The muse for this story is a humble piece of stone, no more than an inch square. Sometime in the mid-19th century, it had been fashioned into a gunflint—an object that, when triggered to strike a piece of steel, could spark a small explosion of black powder and propel a lead ball from the muzzle of a gun with mortal velocity.

Archaeologists often come across gunflints. That’s because during the 19th century, firearms were considered mundane items, owned by rich and poor alike. Gunflints, like shell casings now, were their disposable remnants.

But this gunflint is special.

In 2008, my students and I, working with nearby residents, unearthed this unassuming little artifact during an archaeological dig in a little Pennsylvania village known as Christiana. We found it located in what today is a nondescript corn field, where a small stone house once stood.

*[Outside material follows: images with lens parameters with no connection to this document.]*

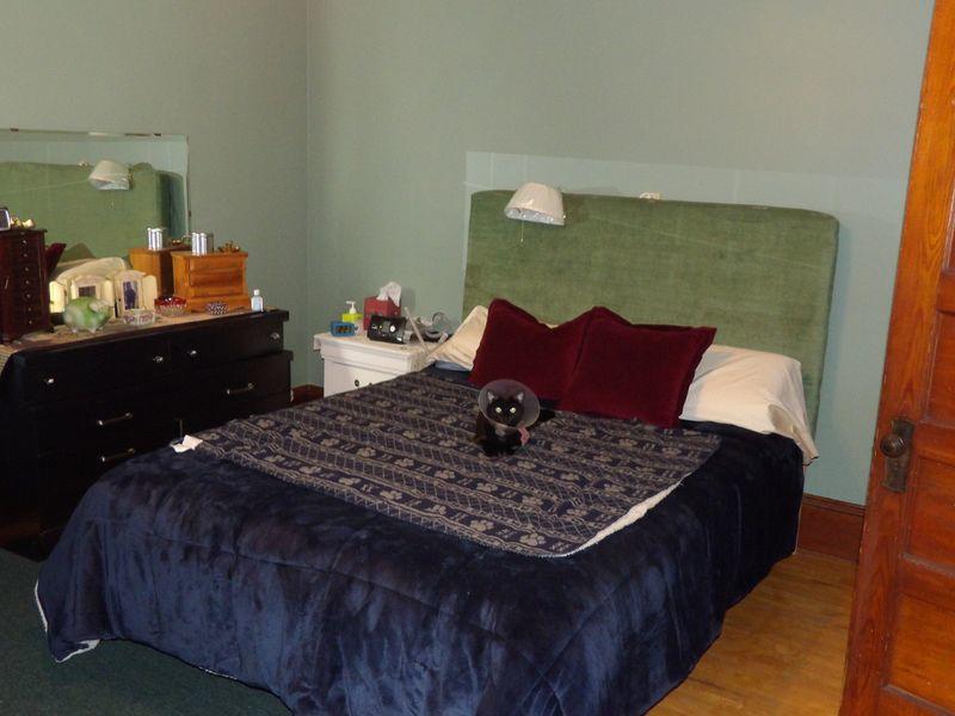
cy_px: 358
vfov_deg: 42.9
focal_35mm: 33
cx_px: 478
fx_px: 910
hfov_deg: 55.4
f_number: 3.6
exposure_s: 1/20
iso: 700
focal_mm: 5.9
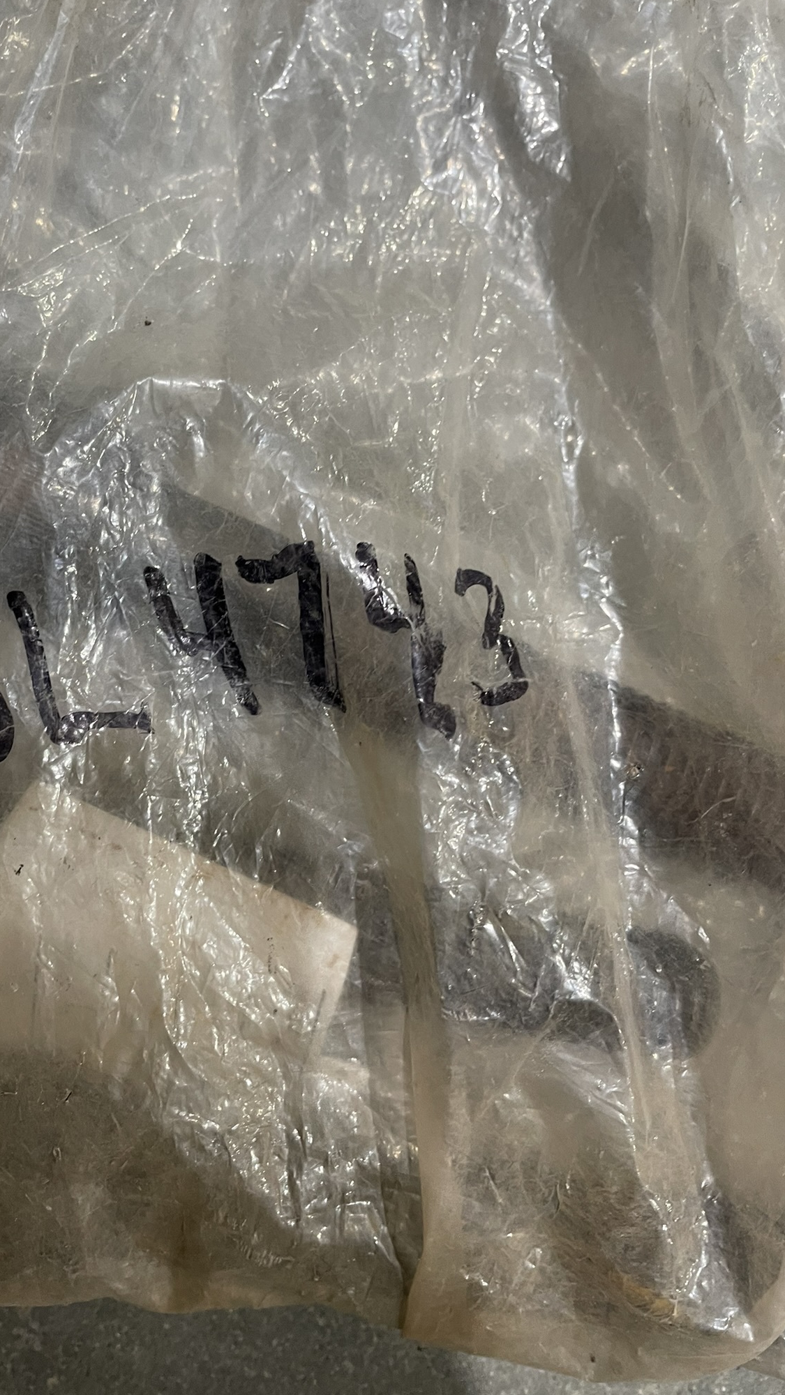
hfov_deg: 39.9
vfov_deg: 66.1
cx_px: 287
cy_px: 687
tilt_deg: -87.8
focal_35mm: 29
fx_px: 1073
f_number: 1.6
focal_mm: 4.2
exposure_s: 1/60
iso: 200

For a few hours in 1851, that modest residence served as a flashpoint in America’s struggle over slavery. There, an African American tenant farmer named William Parker led a skirmish that became a crucial flareup in the nation’s long-smoldering conflict over slavery.

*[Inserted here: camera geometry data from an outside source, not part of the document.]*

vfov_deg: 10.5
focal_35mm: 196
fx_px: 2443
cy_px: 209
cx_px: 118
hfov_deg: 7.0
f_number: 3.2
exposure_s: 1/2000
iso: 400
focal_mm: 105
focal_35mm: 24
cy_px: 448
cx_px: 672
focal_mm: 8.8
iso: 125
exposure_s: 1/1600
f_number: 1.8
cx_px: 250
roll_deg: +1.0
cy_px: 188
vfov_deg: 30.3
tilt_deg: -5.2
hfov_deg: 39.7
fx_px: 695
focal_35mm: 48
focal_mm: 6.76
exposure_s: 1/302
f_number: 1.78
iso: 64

It’s been 160 years since the uprising, which for most of its history was known as the Christiana Riot, but is now more often referred to as the Christiana Resistance, Christiana Tragedy, or Christiana Incident. In taking up arms, Parker and the small band of men and women he led proved that African Americans were willing to fight for their liberation and challenge the federal government’s position on slavery. Finding a broken and discarded flint offers a tangible piece of evidence of their struggle, evoking memories of a time when the end of slavery was still but a hope, and the guarantee of individual liberty for all people merely a dream.